■ EXERCISE DETAILS
The records below are to be transcribed exactly, with the pictures removed.

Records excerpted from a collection
+ + + + + + +

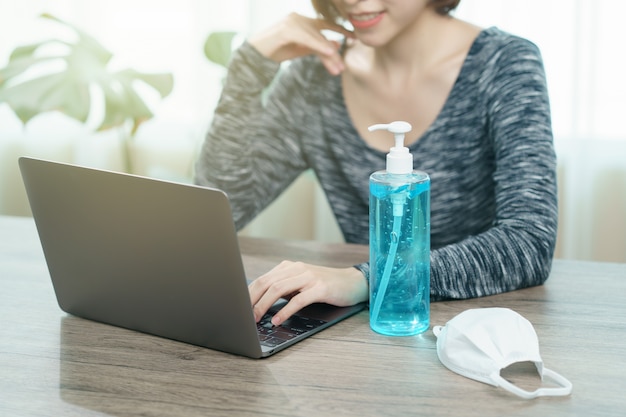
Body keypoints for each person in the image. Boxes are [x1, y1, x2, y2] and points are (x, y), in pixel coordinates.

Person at [194, 0, 558, 327]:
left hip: (477, 329)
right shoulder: (315, 76)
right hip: (363, 328)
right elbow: (223, 206)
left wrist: (364, 278)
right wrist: (248, 67)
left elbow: (529, 242)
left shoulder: (504, 63)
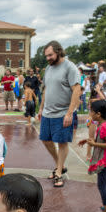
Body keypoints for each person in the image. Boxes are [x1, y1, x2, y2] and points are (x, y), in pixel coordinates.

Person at [38, 40, 81, 188]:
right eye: (46, 56)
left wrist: (70, 113)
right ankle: (60, 165)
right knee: (45, 140)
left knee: (62, 143)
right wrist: (40, 108)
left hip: (63, 112)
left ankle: (58, 173)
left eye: (50, 55)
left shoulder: (70, 67)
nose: (48, 58)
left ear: (58, 51)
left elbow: (76, 90)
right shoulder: (48, 69)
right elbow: (46, 90)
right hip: (47, 113)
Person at [78, 100, 106, 212]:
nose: (90, 113)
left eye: (91, 111)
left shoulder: (104, 126)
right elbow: (101, 140)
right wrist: (87, 140)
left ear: (98, 114)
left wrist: (94, 144)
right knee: (103, 183)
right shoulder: (104, 124)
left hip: (105, 160)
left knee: (101, 184)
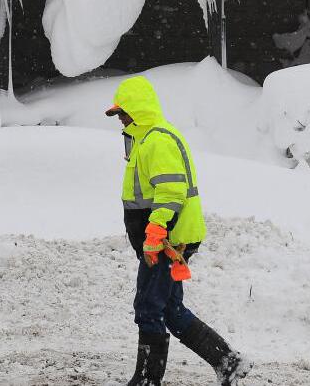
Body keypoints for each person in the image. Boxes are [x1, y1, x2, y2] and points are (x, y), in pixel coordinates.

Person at [106, 76, 249, 386]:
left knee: (148, 306)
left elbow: (171, 192)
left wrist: (155, 234)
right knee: (169, 308)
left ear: (136, 109)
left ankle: (147, 380)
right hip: (169, 238)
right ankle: (228, 362)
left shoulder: (157, 140)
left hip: (168, 240)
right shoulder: (146, 139)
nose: (120, 118)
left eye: (122, 112)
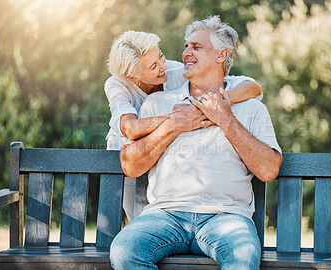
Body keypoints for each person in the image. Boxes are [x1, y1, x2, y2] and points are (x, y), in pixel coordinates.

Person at [110, 16, 282, 269]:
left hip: (227, 217)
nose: (185, 53)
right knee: (125, 252)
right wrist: (173, 125)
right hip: (165, 215)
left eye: (196, 47)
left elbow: (269, 170)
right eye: (186, 45)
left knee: (243, 258)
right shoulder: (158, 104)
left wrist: (226, 118)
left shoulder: (251, 109)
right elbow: (130, 166)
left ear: (221, 55)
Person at [105, 30, 263, 221]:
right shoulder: (117, 85)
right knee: (138, 218)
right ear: (133, 76)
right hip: (130, 155)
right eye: (153, 67)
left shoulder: (174, 71)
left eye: (161, 56)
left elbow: (252, 87)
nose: (163, 66)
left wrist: (217, 102)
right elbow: (130, 128)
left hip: (165, 151)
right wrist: (178, 119)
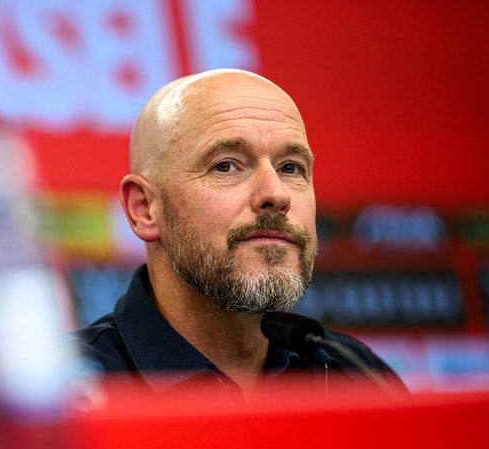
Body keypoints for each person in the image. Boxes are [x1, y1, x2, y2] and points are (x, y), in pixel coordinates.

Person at [72, 69, 405, 399]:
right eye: (226, 165)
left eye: (290, 167)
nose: (276, 195)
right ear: (145, 208)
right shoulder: (66, 395)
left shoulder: (360, 377)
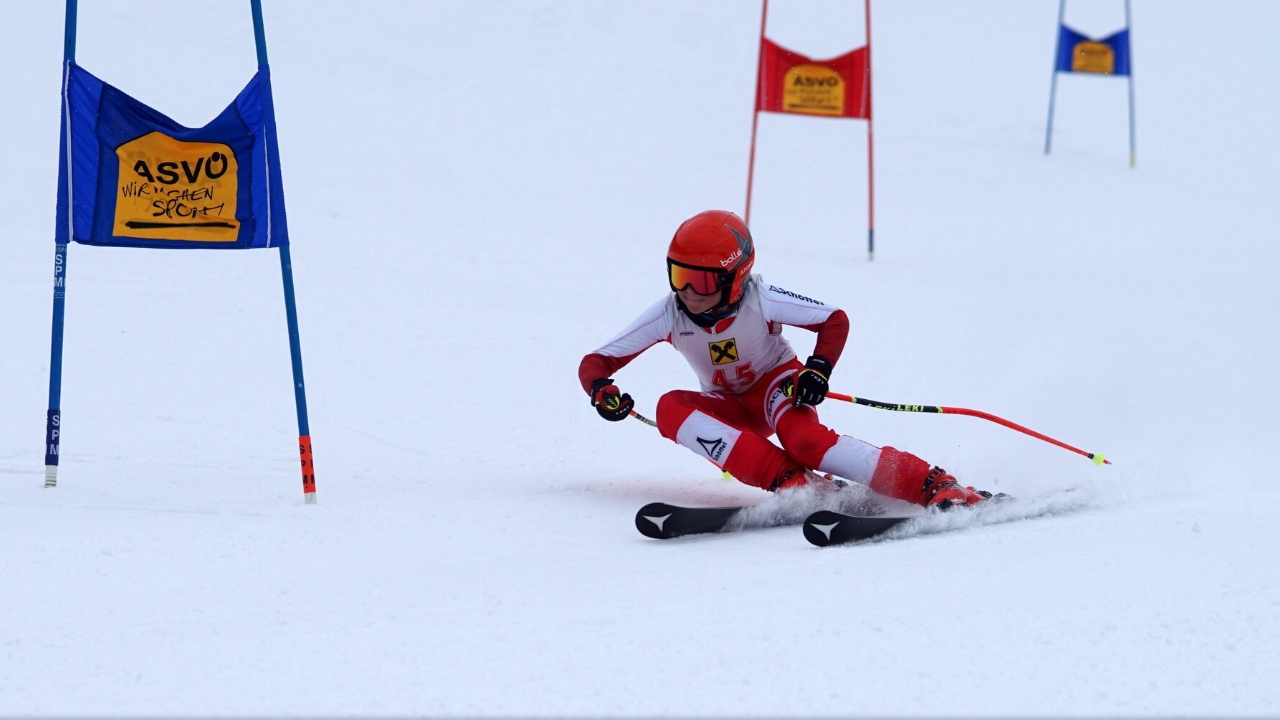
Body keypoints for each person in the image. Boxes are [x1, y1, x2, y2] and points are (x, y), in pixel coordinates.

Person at [578, 209, 996, 509]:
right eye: (678, 276)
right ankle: (795, 483)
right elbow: (596, 361)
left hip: (778, 388)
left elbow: (834, 320)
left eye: (700, 280)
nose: (687, 291)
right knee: (669, 408)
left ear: (736, 277)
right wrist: (602, 390)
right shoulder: (669, 313)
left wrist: (817, 370)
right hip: (729, 409)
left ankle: (932, 484)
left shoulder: (761, 300)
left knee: (806, 442)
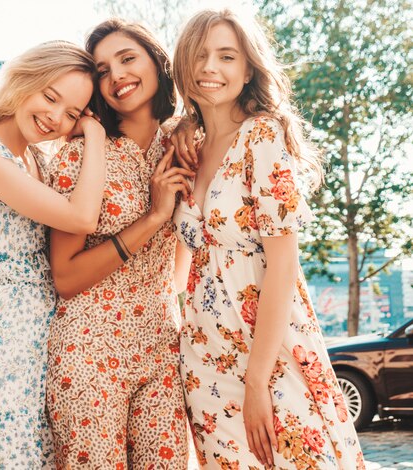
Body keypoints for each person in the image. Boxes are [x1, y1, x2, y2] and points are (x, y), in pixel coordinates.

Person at [171, 8, 366, 469]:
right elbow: (183, 269)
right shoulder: (188, 150)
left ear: (248, 68)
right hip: (203, 354)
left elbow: (283, 264)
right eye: (199, 56)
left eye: (226, 56)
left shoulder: (262, 135)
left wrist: (258, 381)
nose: (210, 69)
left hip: (270, 350)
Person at [0, 40, 106, 469]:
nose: (55, 117)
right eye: (50, 97)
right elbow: (81, 217)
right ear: (23, 81)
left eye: (72, 113)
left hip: (47, 332)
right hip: (5, 335)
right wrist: (95, 134)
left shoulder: (32, 158)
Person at [45, 19, 193, 469]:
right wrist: (152, 218)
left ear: (156, 61)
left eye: (127, 59)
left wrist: (191, 121)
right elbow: (66, 276)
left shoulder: (188, 143)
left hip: (163, 347)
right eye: (103, 70)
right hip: (90, 351)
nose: (117, 76)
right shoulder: (83, 153)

+ + + + + + +

■ RESPONSE
Body keypoints for each person in the image. Boxes are [x1, y1, x2, y2] and points are (x, y), in pixel coordinates.

Person at [194, 0, 558, 327]:
left hip: (477, 329)
right shoulder: (315, 76)
right hip: (363, 328)
right elbow: (223, 206)
left wrist: (364, 278)
right wrist: (248, 67)
left elbow: (529, 242)
left shoulder: (504, 63)
Body keypoints for each person in the image. Boxes are [x1, y1, x2, y2] and points are (x, y), in pixel coordinates.

Person at [38, 40, 81, 188]:
right eye: (46, 56)
left wrist: (70, 113)
right ankle: (60, 165)
right knee: (45, 140)
left knee: (62, 143)
right wrist: (40, 108)
left hip: (63, 112)
left ankle: (58, 173)
left eye: (50, 55)
left shoulder: (70, 67)
nose: (48, 58)
left ear: (58, 51)
left elbow: (76, 90)
right shoulder: (48, 69)
right elbow: (46, 90)
right hip: (47, 113)
Person at [78, 100, 106, 212]:
nose: (90, 113)
left eye: (91, 111)
left shoulder: (104, 126)
right elbow: (101, 140)
right wrist: (87, 140)
left ear: (98, 114)
left wrist: (94, 144)
right knee: (103, 183)
right shoulder: (104, 124)
left hip: (105, 160)
left knee: (101, 184)
Body keypoints for each person in the image. Boxes are [x1, y1, x2, y2] and points are (x, y), in pixel coordinates.

Person at [106, 76, 249, 386]:
left knee: (148, 306)
left elbow: (171, 192)
left wrist: (155, 234)
right knee: (169, 308)
left ear: (136, 109)
left ankle: (147, 380)
right hip: (169, 238)
right ankle: (228, 362)
left shoulder: (157, 140)
left hip: (168, 240)
right shoulder: (146, 139)
nose: (120, 118)
left eye: (122, 112)
Body keypoints for each person in the image. Boxes are [x1, y1, x2, y2] and points are (x, y), in pixel coordinates.

Person at [110, 16, 282, 269]:
left hip: (227, 217)
nose: (185, 53)
right knee: (125, 252)
right wrist: (173, 125)
right hip: (165, 215)
left eye: (196, 47)
left elbow: (269, 170)
right eye: (186, 45)
left knee: (243, 258)
right shoulder: (158, 104)
left wrist: (226, 118)
left shoulder: (251, 109)
right elbow: (130, 166)
left ear: (221, 55)
Person at [105, 30, 263, 221]:
right shoulder: (117, 85)
right knee: (138, 218)
right ear: (133, 76)
right hip: (130, 155)
right eye: (153, 67)
left shoulder: (174, 71)
left eye: (161, 56)
left elbow: (252, 87)
nose: (163, 66)
left wrist: (217, 102)
right elbow: (130, 128)
left hip: (165, 151)
right wrist: (178, 119)
Body keypoints for each person in the image. Boxes are [x1, y1, x2, y2] and points are (x, y), in pixel coordinates.

Person at [72, 69, 405, 399]:
right eye: (226, 165)
left eye: (290, 167)
nose: (276, 195)
right ear: (145, 208)
right shoulder: (66, 395)
left shoulder: (360, 377)
Body keypoints for each person in the image. Boxes are [x1, y1, x2, y2] and points are (x, y), in pixel coordinates.

Person at [578, 209, 996, 509]:
right eye: (678, 276)
right ankle: (795, 483)
right elbow: (596, 361)
left hip: (778, 388)
left elbow: (834, 320)
left eye: (700, 280)
nose: (687, 291)
right knee: (669, 408)
left ear: (736, 277)
right wrist: (602, 390)
right shoulder: (669, 313)
left wrist: (817, 370)
right hip: (729, 409)
left ankle: (932, 484)
left shoulder: (761, 300)
left knee: (806, 442)
Body keypoints for each person in the image. Boxes are [x1, y1, x2, y2] and points are (x, y), in pixel coordinates.

Person at [171, 8, 366, 469]:
right elbow: (183, 269)
right shoulder: (188, 150)
left ear: (248, 68)
right hip: (203, 354)
left elbow: (283, 264)
right eye: (199, 56)
left eye: (226, 56)
left shoulder: (262, 135)
left wrist: (258, 381)
nose: (210, 69)
left hip: (270, 350)
Person at [0, 40, 106, 469]:
nose: (55, 117)
right eye: (50, 97)
right elbow: (81, 217)
right ear: (23, 81)
left eye: (72, 113)
left hip: (47, 332)
right hip: (5, 335)
right wrist: (95, 134)
left shoulder: (32, 158)
Person at [45, 19, 193, 469]:
right wrist: (152, 218)
left ear: (156, 61)
left eye: (127, 59)
left wrist: (191, 121)
right elbow: (66, 276)
left shoulder: (188, 143)
left hip: (163, 347)
right eye: (103, 70)
right hip: (90, 351)
nose: (117, 76)
right shoulder: (83, 153)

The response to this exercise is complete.